Studies of ligand and solvent effects in the alternating copolymerization of carbon monoxide and ethene by palladium-diphosphine catalysis

The Pd(II) methyl complexes [Pd(Me)(MeCN)(P-P)]PF6 are effective catalyst precursors for the alternating copolymerization of carbon monoxide with ethene in CH2Cl2 (P-P = 1,3-bis(diphenylphosphino)propane (dppp), meso-2,4-bis(diphenylphosphino)pentane (meso-bdpp), rac-2,4-bis(diphenylphosphino)pentane (rac-bdpp)). The productivity in high molecular weight polyketones within 30 min follows the ligand order dppp > meso-bdpp > rac-bdpp.

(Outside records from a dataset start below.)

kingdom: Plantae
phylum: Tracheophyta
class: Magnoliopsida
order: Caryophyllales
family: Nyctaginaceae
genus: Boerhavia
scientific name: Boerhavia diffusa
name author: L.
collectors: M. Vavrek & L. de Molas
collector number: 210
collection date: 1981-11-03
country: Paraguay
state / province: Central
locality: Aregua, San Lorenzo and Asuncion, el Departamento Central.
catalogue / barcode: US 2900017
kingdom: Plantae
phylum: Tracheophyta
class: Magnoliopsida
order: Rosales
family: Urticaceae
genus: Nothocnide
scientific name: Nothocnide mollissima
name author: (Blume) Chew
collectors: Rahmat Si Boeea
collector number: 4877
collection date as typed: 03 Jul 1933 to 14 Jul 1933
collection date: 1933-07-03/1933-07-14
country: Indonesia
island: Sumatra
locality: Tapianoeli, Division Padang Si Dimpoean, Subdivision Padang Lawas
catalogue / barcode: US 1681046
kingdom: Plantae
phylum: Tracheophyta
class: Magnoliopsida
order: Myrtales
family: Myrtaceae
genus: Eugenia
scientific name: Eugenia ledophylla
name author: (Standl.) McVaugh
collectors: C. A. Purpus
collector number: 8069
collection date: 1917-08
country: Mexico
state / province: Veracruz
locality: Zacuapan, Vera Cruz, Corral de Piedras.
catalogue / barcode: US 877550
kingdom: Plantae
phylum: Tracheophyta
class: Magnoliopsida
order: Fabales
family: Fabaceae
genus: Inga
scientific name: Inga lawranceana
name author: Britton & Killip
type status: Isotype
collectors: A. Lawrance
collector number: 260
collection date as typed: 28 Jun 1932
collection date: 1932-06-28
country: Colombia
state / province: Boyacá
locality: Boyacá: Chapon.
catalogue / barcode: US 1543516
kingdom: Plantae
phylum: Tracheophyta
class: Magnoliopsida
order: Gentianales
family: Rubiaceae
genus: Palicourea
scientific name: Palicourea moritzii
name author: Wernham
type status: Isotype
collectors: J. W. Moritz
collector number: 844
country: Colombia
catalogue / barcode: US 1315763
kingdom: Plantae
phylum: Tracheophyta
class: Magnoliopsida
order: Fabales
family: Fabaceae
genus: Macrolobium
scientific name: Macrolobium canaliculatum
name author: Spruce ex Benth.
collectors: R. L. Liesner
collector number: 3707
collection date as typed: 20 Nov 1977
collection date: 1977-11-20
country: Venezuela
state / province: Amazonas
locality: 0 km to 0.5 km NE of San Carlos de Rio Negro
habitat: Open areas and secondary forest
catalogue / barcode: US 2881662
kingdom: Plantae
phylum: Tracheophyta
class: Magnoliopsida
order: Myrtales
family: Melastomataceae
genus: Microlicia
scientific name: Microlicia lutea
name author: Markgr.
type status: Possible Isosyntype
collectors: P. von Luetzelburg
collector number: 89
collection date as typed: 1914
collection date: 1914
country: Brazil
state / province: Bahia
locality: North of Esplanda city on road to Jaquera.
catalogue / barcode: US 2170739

All the methyl precursors exhibit comparable values of both intrinsic activity and energy barriers to migratory insertions [Pd(Me)(CO), Pd(COMe)(C2H4)] as well as opening of beta-chelates [Pd-(CH2CH2C(O)Me)(P-P)](+) by CO. It is concluded that the presence and/or stereochemistry of methyl groups in the 1,3-positions of dppp do not exert a significant influence on the propagation rate of the copolymerization reaction in CH2Cl2. High-pressure NMR studies under catalytic conditions show the occurrence of chain transfer by protonolysis with adventitious water to give mu-hydroxo compounds [Pd(mu-OH)(P-P)](2)(2+). With time, the bis-chelates [Pd(P-P)(2)](2+) are the only species visible on the NMR time scale. Independent copolymerization reactions in CH2Cl2 with either mu-OH or bis-chelate precursors show that both resting states can reenter the catalysis cycle to give alternating polyketones with productivities increasing in the orders [Pd(mu-OH)(rac-bdpp)](2)(2+) < [Pd(mu-OH)(meso-bdpp)](2)(2+]) < [Pd(mu-OH)(dppp)](2)(2+), and [Pd(rac-bdpp)(2)](2+) < [Pd(dppp)(2)](2+) < [Pd(meso-bdpp)(2)](2+). On the basis of the batch reactions and in situ NMR experiments it is suggested that both mu-hydroxo and bis-chelate compounds contribute appreciably to determine the overall productivity of the methyl precursors [Pd(Me)(MeCN)(P-P)](+) in CH2Cl2. The bis-chelates are also active catalysts for the CO/ethene copolymerization in MeOH with productivities that increase in the ligand order dppp much less than rac-bdpp < meso-bdpp.